#### [EXERCISE BRIEF]
Write out the data below exactly, beginning with the first line and ending once the line that has "Twitter Bubbles" is written.

#### [GIVEN DATA]
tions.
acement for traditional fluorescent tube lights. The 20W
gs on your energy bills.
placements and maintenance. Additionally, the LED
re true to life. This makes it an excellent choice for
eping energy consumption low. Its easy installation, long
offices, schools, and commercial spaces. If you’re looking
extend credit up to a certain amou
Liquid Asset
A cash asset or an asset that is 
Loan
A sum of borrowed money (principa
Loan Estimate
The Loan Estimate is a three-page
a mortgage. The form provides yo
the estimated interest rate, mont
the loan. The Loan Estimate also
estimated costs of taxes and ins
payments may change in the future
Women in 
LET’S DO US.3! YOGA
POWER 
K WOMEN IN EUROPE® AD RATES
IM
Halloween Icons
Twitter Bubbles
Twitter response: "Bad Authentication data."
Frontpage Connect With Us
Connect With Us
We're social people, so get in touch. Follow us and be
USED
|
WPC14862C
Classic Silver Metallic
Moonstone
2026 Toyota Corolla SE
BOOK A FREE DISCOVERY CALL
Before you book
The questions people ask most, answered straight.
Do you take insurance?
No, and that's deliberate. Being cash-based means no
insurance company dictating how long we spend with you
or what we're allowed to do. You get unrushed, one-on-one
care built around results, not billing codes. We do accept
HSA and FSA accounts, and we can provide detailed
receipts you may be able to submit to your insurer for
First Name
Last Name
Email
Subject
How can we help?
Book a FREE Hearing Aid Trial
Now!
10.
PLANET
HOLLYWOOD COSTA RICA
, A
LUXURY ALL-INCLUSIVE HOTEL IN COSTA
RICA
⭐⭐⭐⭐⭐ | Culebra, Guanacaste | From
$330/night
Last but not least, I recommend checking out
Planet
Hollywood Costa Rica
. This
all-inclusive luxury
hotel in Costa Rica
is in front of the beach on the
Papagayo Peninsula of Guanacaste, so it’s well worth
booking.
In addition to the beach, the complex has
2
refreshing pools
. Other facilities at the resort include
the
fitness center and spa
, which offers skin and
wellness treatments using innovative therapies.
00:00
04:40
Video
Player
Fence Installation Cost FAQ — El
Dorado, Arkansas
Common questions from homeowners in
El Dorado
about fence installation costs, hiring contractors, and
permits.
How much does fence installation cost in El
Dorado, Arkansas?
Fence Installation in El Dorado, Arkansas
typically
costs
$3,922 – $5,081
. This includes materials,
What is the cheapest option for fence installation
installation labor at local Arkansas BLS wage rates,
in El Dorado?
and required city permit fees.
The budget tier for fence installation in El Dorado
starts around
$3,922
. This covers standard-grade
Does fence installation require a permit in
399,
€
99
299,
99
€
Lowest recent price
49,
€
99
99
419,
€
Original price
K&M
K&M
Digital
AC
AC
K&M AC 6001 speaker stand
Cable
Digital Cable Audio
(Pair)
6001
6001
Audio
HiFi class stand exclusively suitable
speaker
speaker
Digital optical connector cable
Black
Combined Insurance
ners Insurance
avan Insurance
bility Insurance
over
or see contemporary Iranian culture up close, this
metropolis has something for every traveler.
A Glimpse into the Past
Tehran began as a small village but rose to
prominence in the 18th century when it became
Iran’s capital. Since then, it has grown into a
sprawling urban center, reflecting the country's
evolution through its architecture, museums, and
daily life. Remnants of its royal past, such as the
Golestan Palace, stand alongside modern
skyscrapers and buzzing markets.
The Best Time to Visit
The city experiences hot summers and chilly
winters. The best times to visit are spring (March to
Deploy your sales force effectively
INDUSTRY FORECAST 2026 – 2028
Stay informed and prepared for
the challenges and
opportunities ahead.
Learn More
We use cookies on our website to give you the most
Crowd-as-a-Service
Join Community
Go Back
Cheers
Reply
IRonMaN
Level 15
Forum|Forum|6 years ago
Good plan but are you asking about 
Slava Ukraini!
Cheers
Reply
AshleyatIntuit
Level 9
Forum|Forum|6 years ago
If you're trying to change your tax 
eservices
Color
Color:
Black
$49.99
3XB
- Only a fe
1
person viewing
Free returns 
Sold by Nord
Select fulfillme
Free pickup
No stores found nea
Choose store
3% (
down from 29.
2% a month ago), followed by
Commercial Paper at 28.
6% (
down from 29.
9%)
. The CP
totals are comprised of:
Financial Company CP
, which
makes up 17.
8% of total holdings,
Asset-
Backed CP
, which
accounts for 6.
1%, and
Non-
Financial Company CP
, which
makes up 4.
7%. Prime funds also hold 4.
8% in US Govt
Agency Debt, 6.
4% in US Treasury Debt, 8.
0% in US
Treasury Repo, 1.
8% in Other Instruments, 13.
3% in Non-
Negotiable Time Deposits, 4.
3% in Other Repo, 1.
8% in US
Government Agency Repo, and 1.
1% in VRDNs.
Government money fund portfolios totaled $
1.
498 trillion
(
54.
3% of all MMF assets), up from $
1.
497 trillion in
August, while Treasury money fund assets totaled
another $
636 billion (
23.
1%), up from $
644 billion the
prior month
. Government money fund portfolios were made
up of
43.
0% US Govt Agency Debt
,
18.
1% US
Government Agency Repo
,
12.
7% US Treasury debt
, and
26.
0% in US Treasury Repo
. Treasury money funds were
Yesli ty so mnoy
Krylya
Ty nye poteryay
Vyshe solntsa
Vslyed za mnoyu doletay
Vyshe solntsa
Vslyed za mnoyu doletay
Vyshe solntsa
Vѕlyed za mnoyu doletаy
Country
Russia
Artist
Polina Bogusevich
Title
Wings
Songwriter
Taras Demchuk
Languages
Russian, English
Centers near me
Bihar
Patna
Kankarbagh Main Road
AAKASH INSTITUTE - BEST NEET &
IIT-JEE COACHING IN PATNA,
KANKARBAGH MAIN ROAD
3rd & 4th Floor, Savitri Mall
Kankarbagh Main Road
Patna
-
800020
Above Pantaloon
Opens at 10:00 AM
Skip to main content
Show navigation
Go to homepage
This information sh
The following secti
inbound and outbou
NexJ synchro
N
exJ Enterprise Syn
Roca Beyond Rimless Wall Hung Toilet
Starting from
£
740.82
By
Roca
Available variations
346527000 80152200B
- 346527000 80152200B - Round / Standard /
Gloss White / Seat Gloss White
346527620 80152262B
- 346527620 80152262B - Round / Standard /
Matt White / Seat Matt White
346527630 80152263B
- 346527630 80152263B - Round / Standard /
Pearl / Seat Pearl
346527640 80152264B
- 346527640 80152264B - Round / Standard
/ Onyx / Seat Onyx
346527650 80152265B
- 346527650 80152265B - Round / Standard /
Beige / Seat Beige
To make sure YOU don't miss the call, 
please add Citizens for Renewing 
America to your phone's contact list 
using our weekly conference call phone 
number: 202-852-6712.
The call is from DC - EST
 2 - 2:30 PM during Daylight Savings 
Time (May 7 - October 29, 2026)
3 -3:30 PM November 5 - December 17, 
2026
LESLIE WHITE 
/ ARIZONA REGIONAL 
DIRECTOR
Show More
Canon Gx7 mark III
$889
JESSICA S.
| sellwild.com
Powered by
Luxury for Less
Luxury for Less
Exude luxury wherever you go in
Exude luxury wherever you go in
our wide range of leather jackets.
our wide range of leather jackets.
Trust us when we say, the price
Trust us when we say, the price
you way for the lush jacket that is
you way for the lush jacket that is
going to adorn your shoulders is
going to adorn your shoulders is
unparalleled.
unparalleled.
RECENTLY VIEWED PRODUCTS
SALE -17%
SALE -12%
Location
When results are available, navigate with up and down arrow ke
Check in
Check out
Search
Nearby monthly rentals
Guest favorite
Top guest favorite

#### [FINISHED EXERCISE]
tions.
acement for traditional fluorescent tube lights. The 20W
gs on your energy bills.
placements and maintenance. Additionally, the LED
re true to life. This makes it an excellent choice for
eping energy consumption low. Its easy installation, long
offices, schools, and commercial spaces. If you’re looking
extend credit up to a certain amou
Liquid Asset
A cash asset or an asset that is 
Loan
A sum of borrowed money (principa
Loan Estimate
The Loan Estimate is a three-page
a mortgage. The form provides yo
the estimated interest rate, mont
the loan. The Loan Estimate also
estimated costs of taxes and ins
payments may change in the future
Women in 
LET’S DO US.3! YOGA
POWER 
K WOMEN IN EUROPE® AD RATES
IM
Halloween Icons
Twitter Bubbles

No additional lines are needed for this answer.